Health & Medical stomach,intestine & Digestive disease

Faulty Gene Found in People With Crohn's Disease

Faulty Gene Found in People With Crohn's Disease May 21, 2001 -- For the first time, scientists have identified a faulty gene that triggers an abnormal reaction to bacteria invading the gut of some people with Crohn's disease. Crohn's is a potentially devastating disease that affects the digestive tract.

American and European scientists, working separately, announced the promising findings today at a meeting of digestive disease experts in Atlanta. Knowledge of the gene and how it works in some -- and fails to work in others -- could help doctors find better, more specific ways to treat the debilitating disease that affects 1 in every 1,000 people in Western countries.

The American group was led by Gabriel Nunez, MD, who is an associate professor of pathology at the University of Michigan Medical School in Ann Arbor; the European group was led by Prof. Gilles Thomas of Fondation Jean Dausset, CEPH, in Paris. The full reports of both research groups appear in the May 31 issue of Nature.

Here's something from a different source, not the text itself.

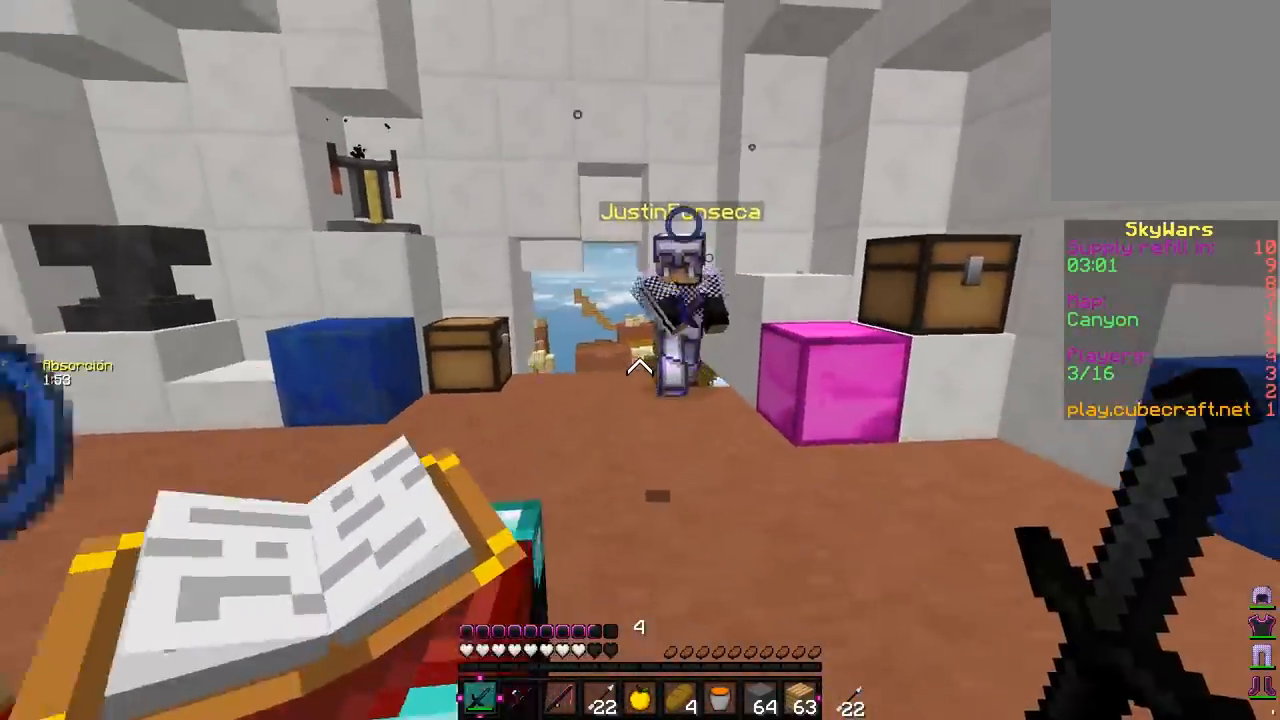
{"keys": ["a"], "mouse": ["left"], "events": [[150, "mouse_left", "down"], [450, "mouse_left", "up"], [467, "a", "down"], [467, "d", "up"], [483, "mouse_left", "down"], [500, "w", "up"]]}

Both groups of researchers believe the gene, called Nod2, is supposed to act as a sort of guardian that protects the body against bacteria that invade the intestines. In at least some people with Crohn's disease, the gene appears to be damaged and does not respond properly to keep harmful bacteria at bay. Instead, the immune system is triggered to attack the lining of the intestines -- causing sores and ulcerations -- instead of the bacteria. Nunez and colleagues made their findings by testing samples of genetic material from affected people with a high rate of Crohn's disease in their families.

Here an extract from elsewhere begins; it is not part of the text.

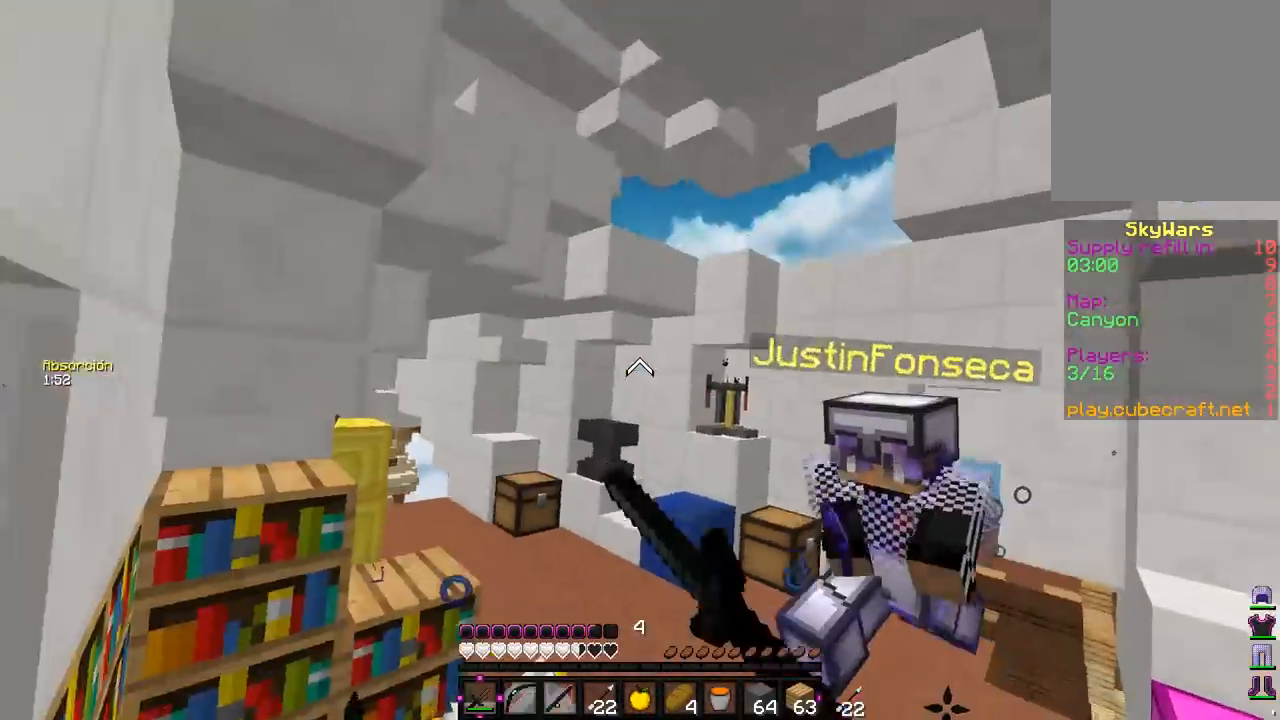
{"keys": [], "mouse": ["left"], "events": [[100, "w", "down"], [150, "a", "up"], [267, "mouse_left", "up"], [283, "mouse_left", "down"], [400, "mouse_left", "up"], [433, "mouse_left", "down"], [433, "w", "up"]]}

"We've known for a long time that there is some role for genes and also for bacteria in the gut. The function was the missing link connecting those two things. Now we know Nod2 regulates the bacteria. It makes a lot of sense," says Nunez.

Whether people with Crohn's disease who have no history of it in their family -- so-called sporadic cases -- also may have the same or similar faulty gene is not known, because only people with the familial type were studied.

The next step in the research will be to start looking for the faulty gene in large groups of people with sporadic cases.